All investments carry risk, but the first major company to allow bitcoin in employee retirement accounts was

micro strategy,

With its chief executive officer, Michael Sailor quoted In Fidelity’s press release, was an unfortunate choice to allay the fears of the regulators. The enterprise software firm has casually bought nearly $4 billion in bitcoin for its own account, borrowing money for its part. As of Thursday, Microstrategy had a market cap of just $1.8 billion and its share price had fallen by nearly two-thirds since Fidelity’s announcement. Mr. Saylor’s reaction to bitcoin’s recent shock was to post a photo of himself with laser eyes on Twitter, indicating a boom in the online crypto community. He also said that Microstrategy can “continue to #HODL through adversity,” a reference to the “hold for dear life” maxim that committed crypto investors to sticking around in tough times.

Enron became the poster boy for how not to run a 401(k) plan two decades ago when it was discovered that 60% of its employees’ nest eggs were in its worthless stock. Combining the security of your job with your retirement is now accepted as reckless and less than 5% of 401(k) assets are in company stock.

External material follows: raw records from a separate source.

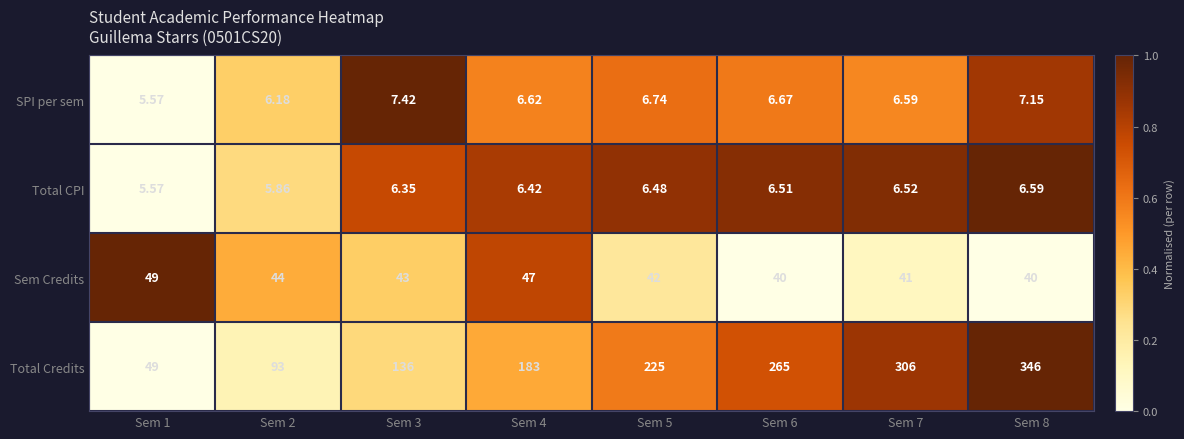

Which series has the largest total across all categories?

Total Credits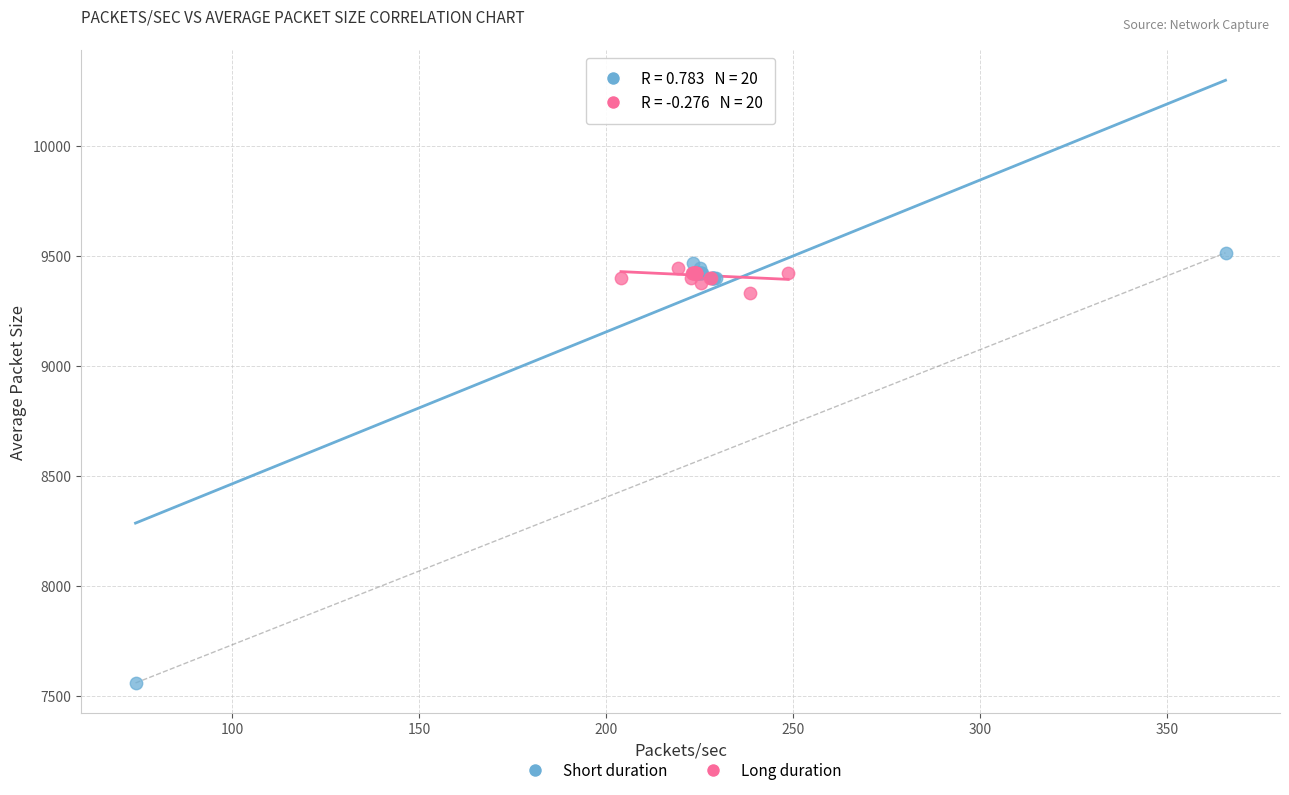

Which series has the largest Y range (max minus min)?

Short duration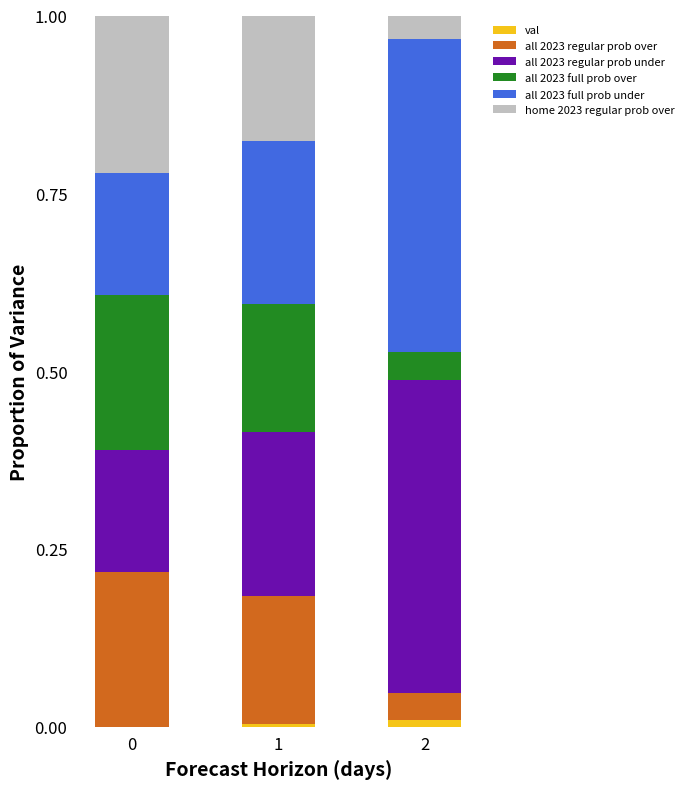

Rank the series by their maximum value, from lowest to highest.

val, all 2023 regular prob over, all 2023 full prob over, home 2023 regular prob over, all 2023 regular prob under, all 2023 full prob under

Microstrategy, which did not respond to questions, will open its employees to similar risks because its share price, and possibly its solvency, is tied to the value of bitcoin.

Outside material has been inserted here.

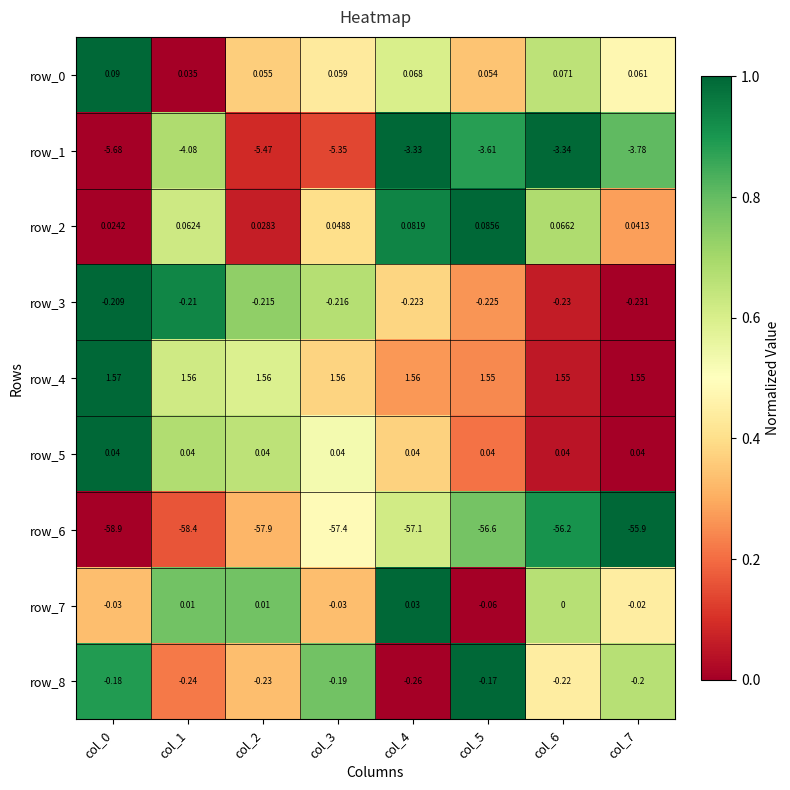

Which category has the highest value in the row_7 series?

col_4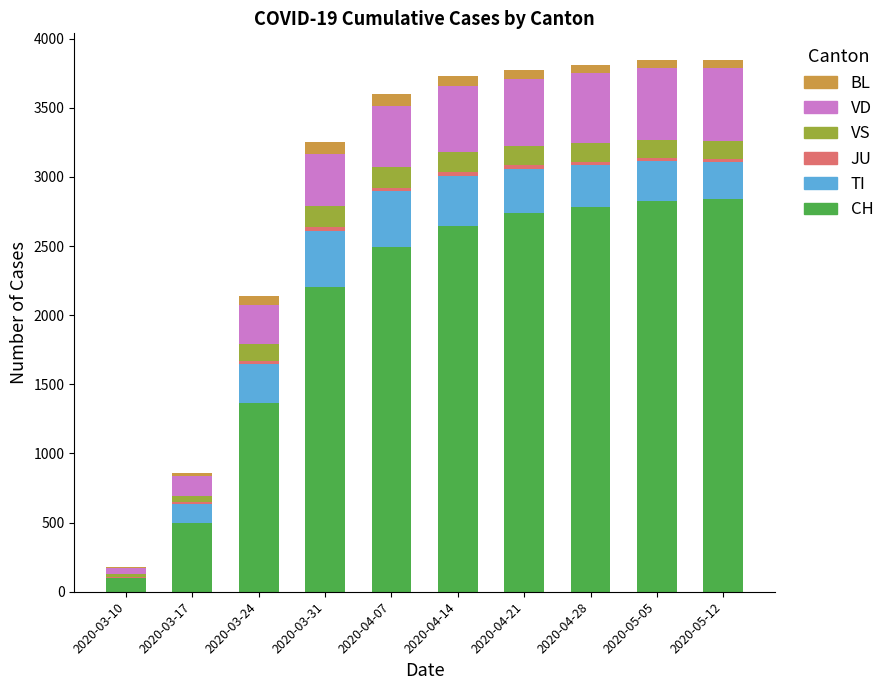

Are the bars grouped side by side (vs. stacked)?

No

And volatility isn’t the only risk. Crypto Lender Celsius Network on Sunday freeze clearance And The Wall Street Journal reported that it has hired restructuring lawyers. and crypto exchanges and brokerages

coinbase,

Which serves as a custodian for ForUsAll, in its May securities filing warned that unlike a broker holding stocks or mutual funds, client assets may not be protected in the event of bankruptcy. A ForUsAll spokesperson said that Coinbase’s institutional business “provides additional legal protections and safeguards to protect customer assets in the event of any potential bankruptcy.”

Stacked against all the dangers, there may be a few reasons retirement savers are allowed to own a limited amount of cryptocurrency. The key investing concept is to exit at an “efficient range” — making a portfolio less volatile for the same amount of money by adding uncorrelated assets. Lately bitcoin has acted like a tech stock on steroids, adding to market risk. But it may well march to its own drummer in the future.

On the other hand, the regulatory reasons for restricting collectibles may also apply to bitcoin. Like a rare painting you’re not even allowed to hang on your wall, its investment appeal is that someone will decide it’s worth more than what you paid for in the future. Traditional assets such as stocks, bonds and real estate produce cash flow, which makes it possible to value them. And, until bitcoin makes money obsolete, cash is what you’ll need to live on once you retire.

Shouldn’t people be allowed to fly with their own savings? They already can, but probably not with retirement funds subsidized by taxpayers. Fewer choices can also save people a lot of money and misery.

Retirement giant Vanguard said in a study published last year that 8% of its 401(k) clients have excessive allocations — all stocks or all bonds. More than a third contributed less than their company match, gave away free money, and 13% had borrowed from their accounts, potentially denting returns. And some investors panic-sell when stocks fall — something that can happen more often with volatile assets than with mutual funds.

With most Americans having little or no savings at all, America is already facing a retirement crisis. Bitcoin will not solve this and could make it worse.